In an action to recover damages for personal injuries, the plaintiff appeals from an order of the Supreme Court, Nassau County (Iannacci, J.), entered November 17, 2010, which denied her motion for summary judgment on the issue of liability, without prejudice to renewal “after sufficient discovery has been exchanged.”
Ordered that the order is affirmed, with costs.

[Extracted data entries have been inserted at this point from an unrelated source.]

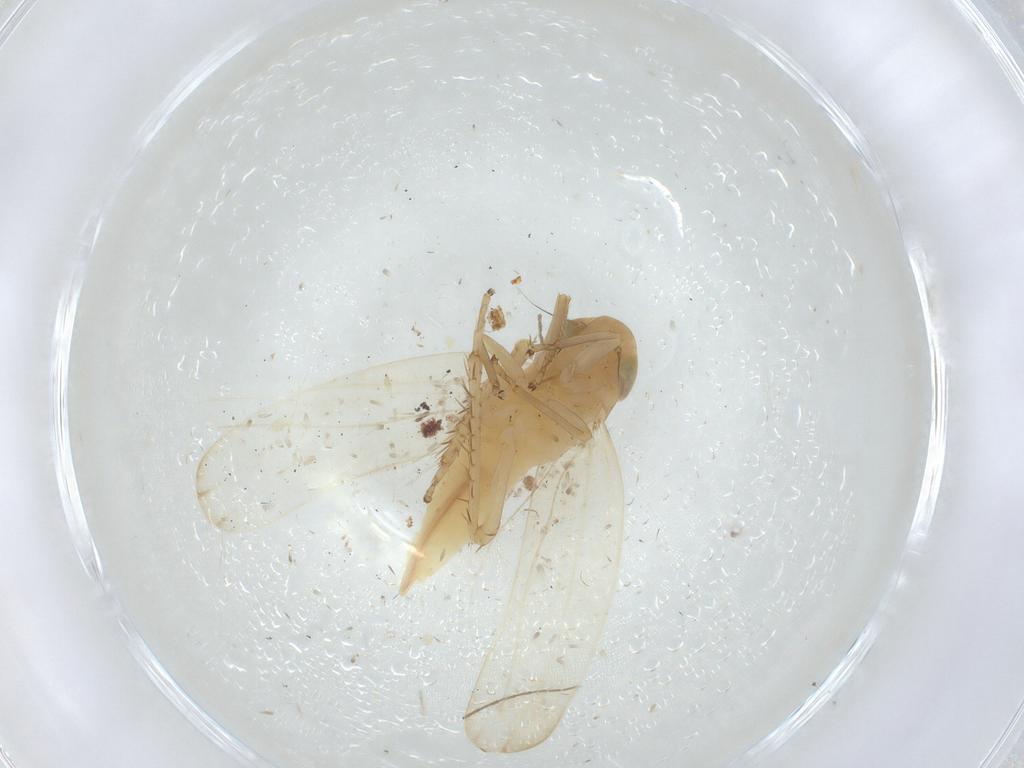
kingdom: Animalia
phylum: Arthropoda
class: Insecta
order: Hemiptera
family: Cicadellidae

“Under CPLR 3212 (f), ‘where facts essential to justify opposition to a motion for summary judgment are exclusively within the knowledge and control of the movant, summary judgment may be denied .... This is especially so where the opposing party has not had a reasonable opportunity for disclosure prior to the making of the motion’ ” (Juseinoski v New York Hosp. Med. Ctr. of Queens, 29 AD3d 636, 637 [2006], quoting Baron v Incorporated Vil. of Freeport, 143 AD2d 792, 792-793 [1988]; see CPLR 3212 [f]; Aurora Loan Servs., LLC v LaMattina & Assoc., Inc., 59 AD3d 578 [2009]).
Here, the plaintiff moved for summary judgment on the issue *995of liability prior to the parties’ depositions. The defendants did not have an adequate opportunity to conduct discovery (see Amico v Melville Volunteer Fire Co., Inc., 39 AD3d 784, 785 [2007]). Moreover, to the extent that the defendants allege that the plaintiff may be comparatively negligent, “facts essential to justify opposition to the motion are within the exclusive knowledge of the plaintiff and may be revealed through pretrial discovery” (Barletta v Lewis, 237 AD2d 238, 238 [1997]). Accordingly, the Supreme Court properly denied the plaintiff’s motion for summary judgment on the issue of liability, without prejudice to renewal. Dillon, J.P., Florio, Balkin and Eng, JJ., concur.